Suppose I have a data frame:
ID person_1 person_2
ID_001 Aaron Ben
ID_003 Kate Ben
ID_001 Aaron Lou
ID_005 Lee Ben
ID_006 Aaron Cassie
ID_001 Tim Ben
ID_003 Ben Mal
For every ID in the column "ID", I want to count the number of unique names that were associated with the ID
My desired output:
ID Count
ID_001 4
ID_003 3
ID_005 2
ID_006 2
CodePudding user response:
Flat your columns person1 and person2 then remove duplicated names and finally count unique value per ID:
out = df.melt('ID').drop_duplicates(['ID', 'value']) \
.value_counts('ID').rename('Count').reset_index()
print(out)
# Output
ID Count
0 ID_001 4
1 ID_003 3
2 ID_005 2
3 ID_006 2
CodePudding user response:
Use df.melt('ID').groupby('ID')['value'].nunique().
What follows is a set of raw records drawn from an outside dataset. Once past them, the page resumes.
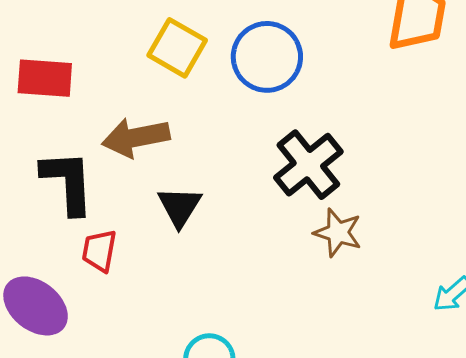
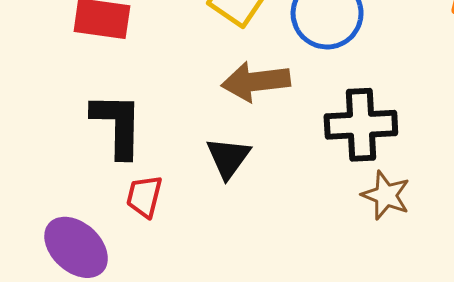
brown arrow: (136, 137) -> (256, 82), moved
black cross: (308, 165) -> (361, 125), turned 32

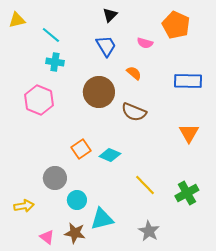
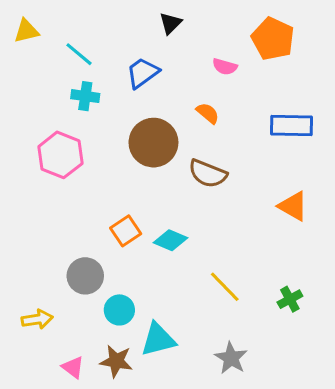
blue trapezoid: (106, 46) -> (143, 73), moved, turned -95
orange triangle: (189, 133) -> (293, 206), turned -30
green cross: (187, 193) -> (290, 299), size x0.7

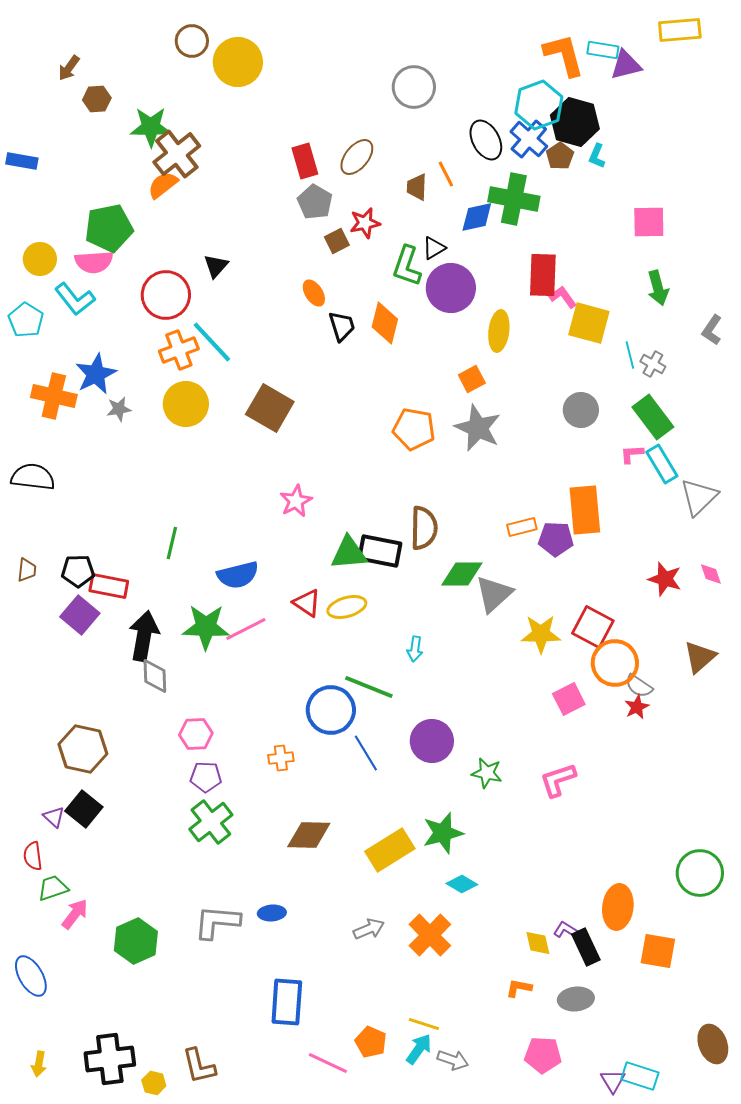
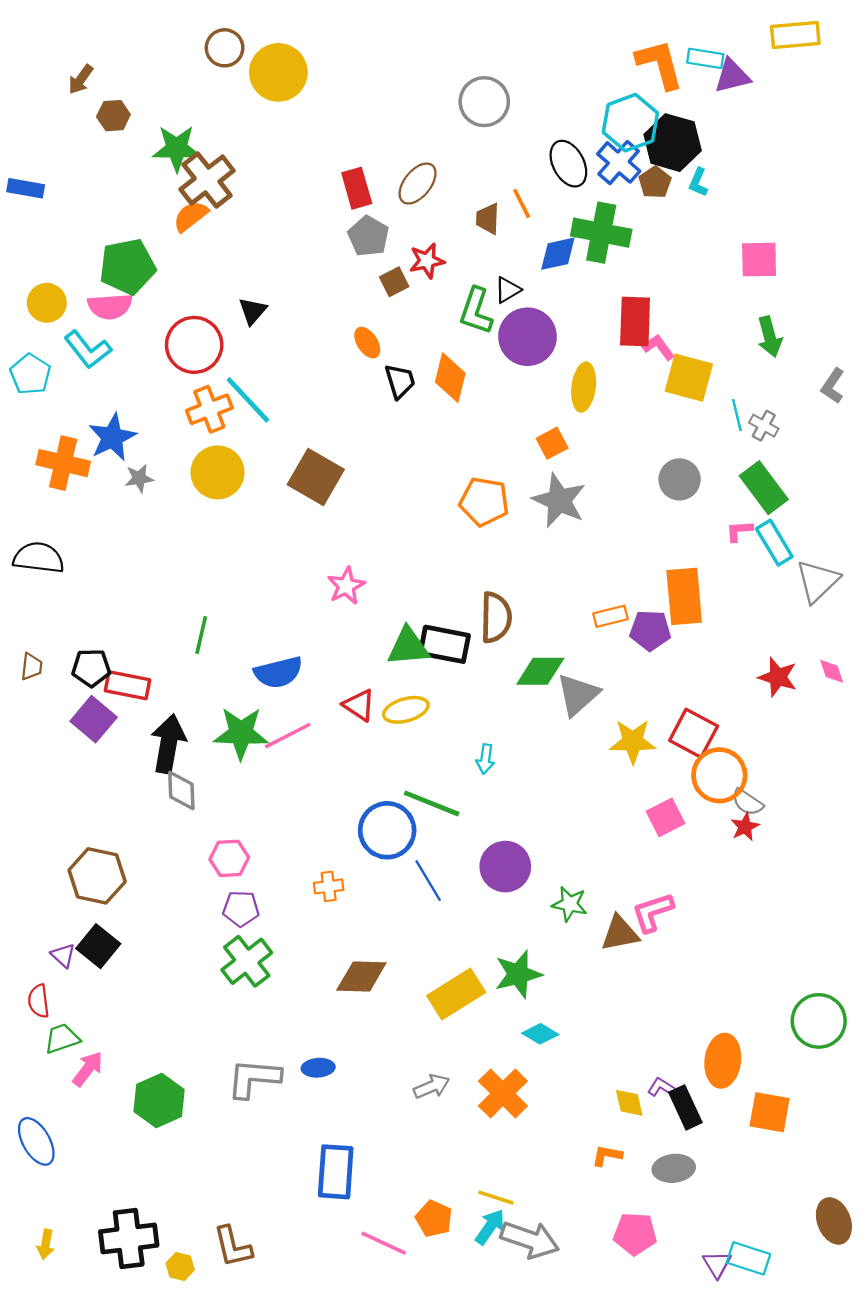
brown triangle: (700, 657) -> (620, 933), moved, turned 30
gray arrow: (453, 1060) -> (530, 1240), size x1.6

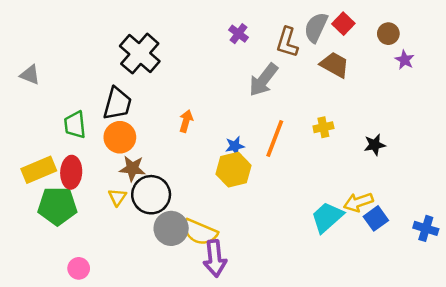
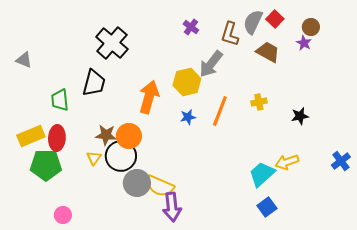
purple star: (405, 60) -> (304, 43), moved
orange arrow: (186, 121) -> (149, 97), size x1.8
orange circle: (120, 137) -> (129, 136), moved
yellow hexagon: (234, 170) -> (187, 82), moved
blue square: (376, 218) -> (267, 207), moved
blue cross: (426, 228) -> (341, 161), moved, turned 36

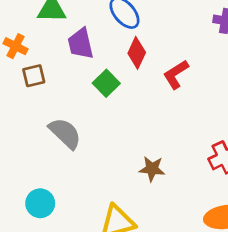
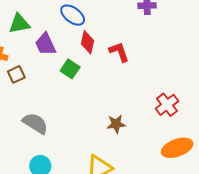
red L-shape: (176, 74) -> (119, 52), turned 115
gray semicircle: (65, 133) -> (35, 123), moved

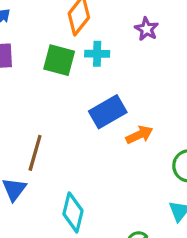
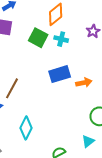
orange arrow: (139, 135) -> (84, 83), moved

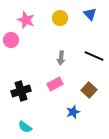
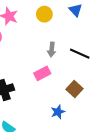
gray arrow: (61, 58) -> (52, 49), moved
pink rectangle: (55, 84) -> (42, 73), moved

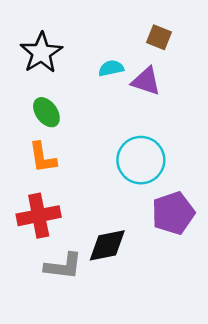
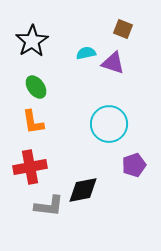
purple pentagon: (173, 213) -> (134, 165), size x0.7

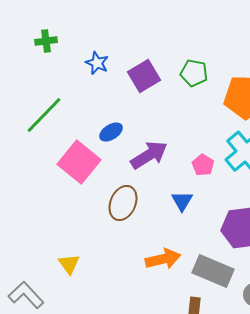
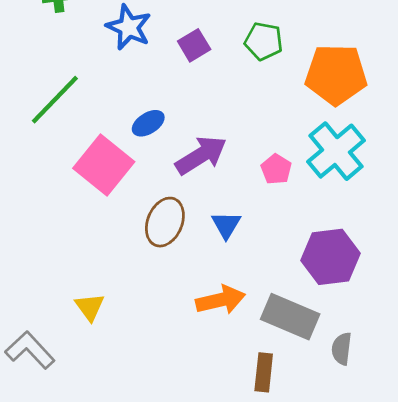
blue star: (97, 63) -> (129, 27), size x1.4
purple square: (144, 76) -> (194, 45), size x0.7
blue triangle: (182, 201) -> (226, 225), moved

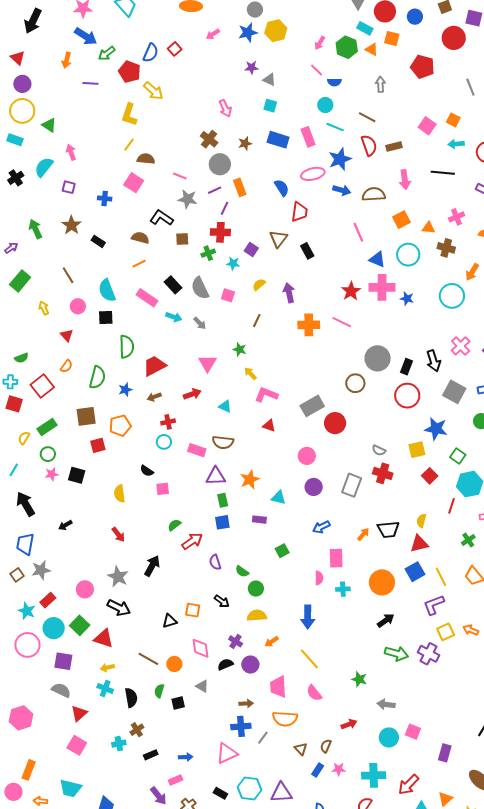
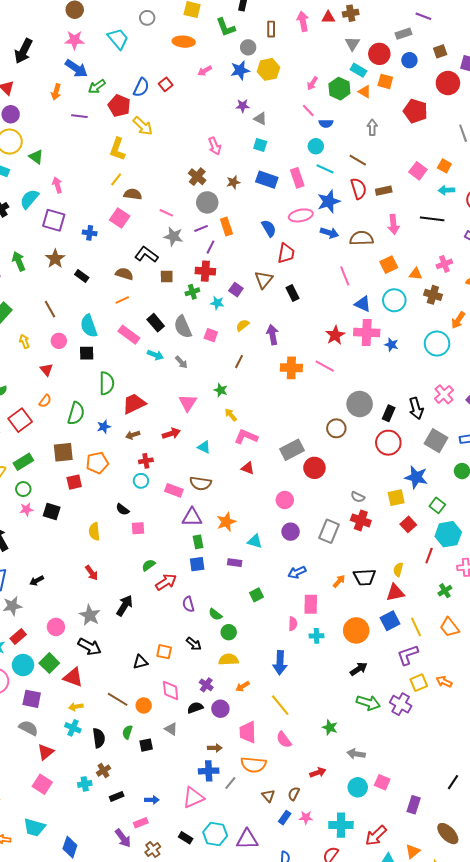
purple square: (69, 187) -> (54, 220), size x1.6
black arrow: (65, 525) -> (37, 581), moved

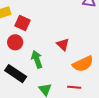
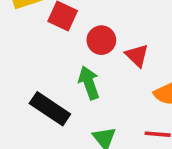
red circle: (15, 42) -> (101, 40), moved

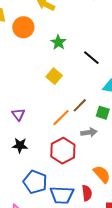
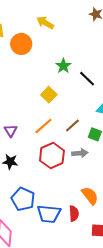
green star: (58, 42) -> (63, 66), moved
orange line: (61, 118) -> (43, 126), moved
red hexagon: (63, 151) -> (52, 156), moved

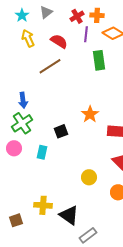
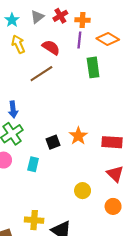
orange cross: (97, 15) -> (83, 20), moved
red cross: (77, 16) -> (60, 16), moved
orange star: (90, 114) -> (78, 136), moved

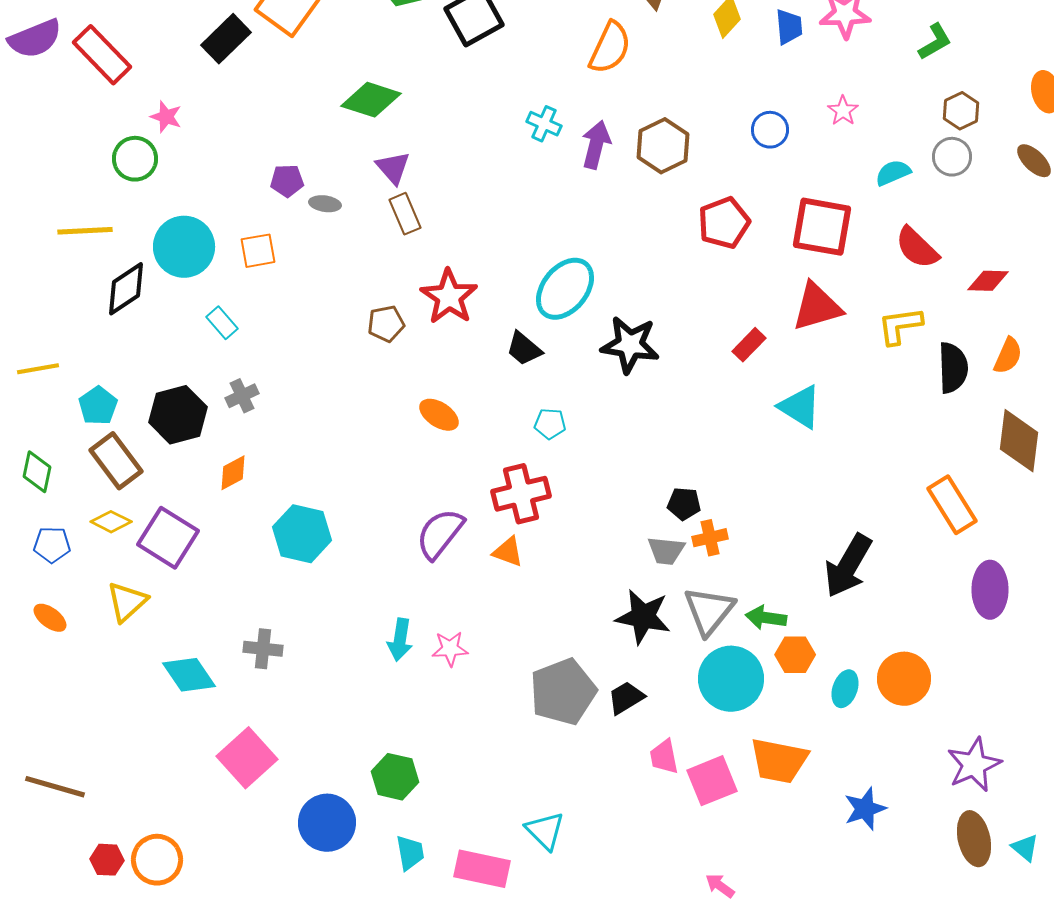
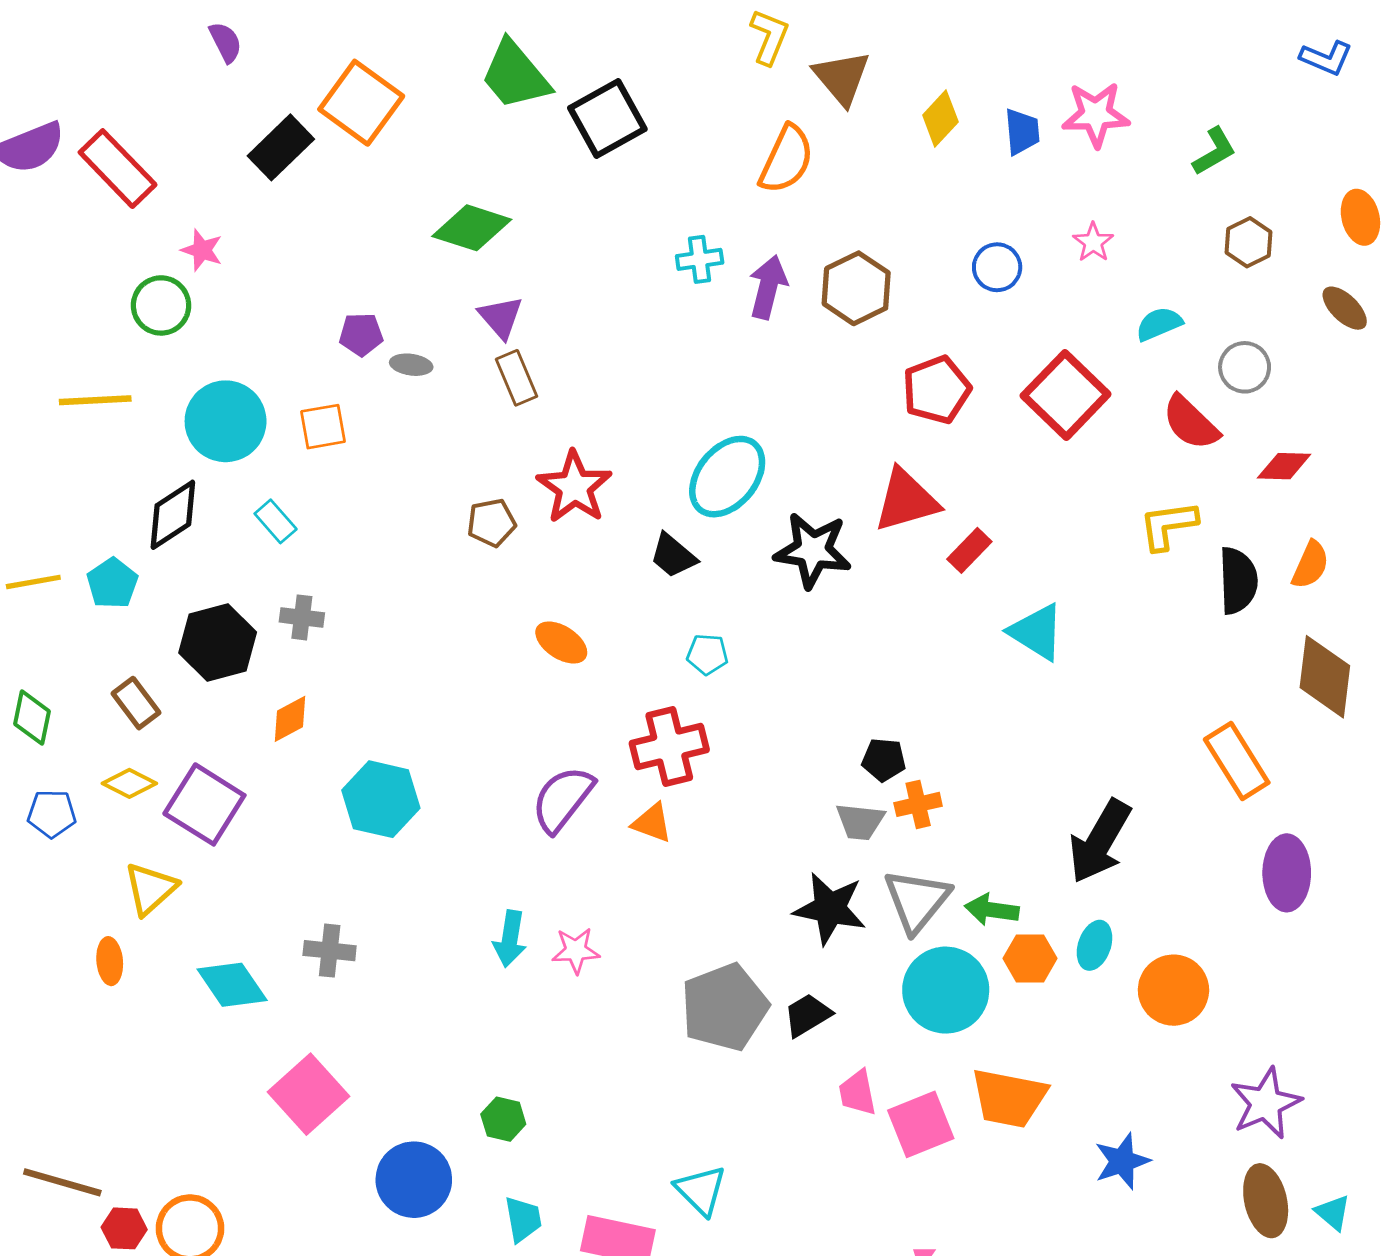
cyan cross: (544, 124) -> (700, 259), turned -32
gray circle: (952, 157) -> (1245, 367), moved
red square: (822, 227) -> (1066, 395), turned 34
black diamond: (126, 289) -> (173, 515), moved
red triangle: (817, 307) -> (906, 500), moved
gray cross: (242, 396) -> (302, 617), turned 32
cyan pentagon: (98, 406) -> (112, 583), moved
brown rectangle: (116, 461) -> (136, 703), size x0.7
orange ellipse: (50, 618) -> (110, 961), moved, turned 48
cyan ellipse: (845, 689) -> (1094, 945), moved
green hexagon: (395, 777) -> (503, 1119), size x0.7
brown line: (55, 787) -> (62, 1182), moved

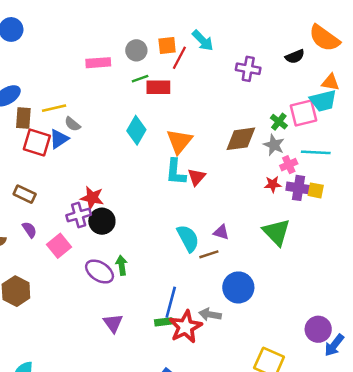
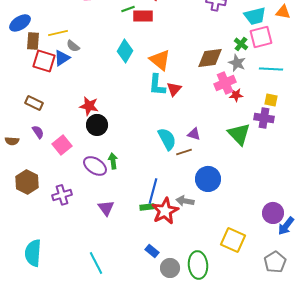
cyan trapezoid: (323, 101) -> (255, 16), moved
orange triangle: (179, 141) -> (160, 60), turned -30
pink cross: (289, 165) -> (225, 83), moved, size x1.5
purple cross: (299, 188) -> (264, 118), moved
purple cross: (79, 215) -> (62, 195), moved

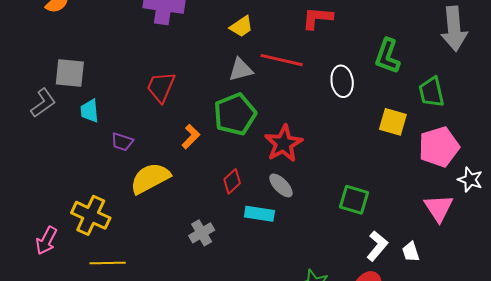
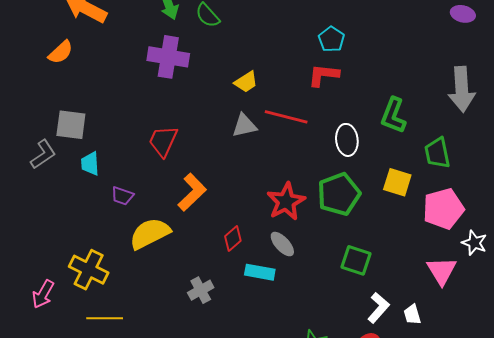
green pentagon: (235, 114) -> (339, 194), moved
orange L-shape: (191, 137) -> (192, 192), size x1.5

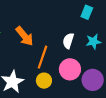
>>> df.melt('ID').groupby('ID')['value'].nunique()
ID
ID_001 4
ID_003 3
ID_005 2
ID_006 2
Name: value, dtype: int64
edit: df.set_index('ID').stack().groupby(level=0).nunique() works too.
CodePudding user response:
Melt your dataframe together, drop duplicates, then group by ID
and aggregate over the count of the variables. At least, rename the column variable to Count.
df.melt(["ID"]).drop_duplicates(["ID","value"]).groupby(
["ID"]).agg({"variable":"count"}).reset_index().rename(
columns={"variable":"Count"})
ID Count
ID_001 4
ID_003 3
ID_005 2
ID_006 2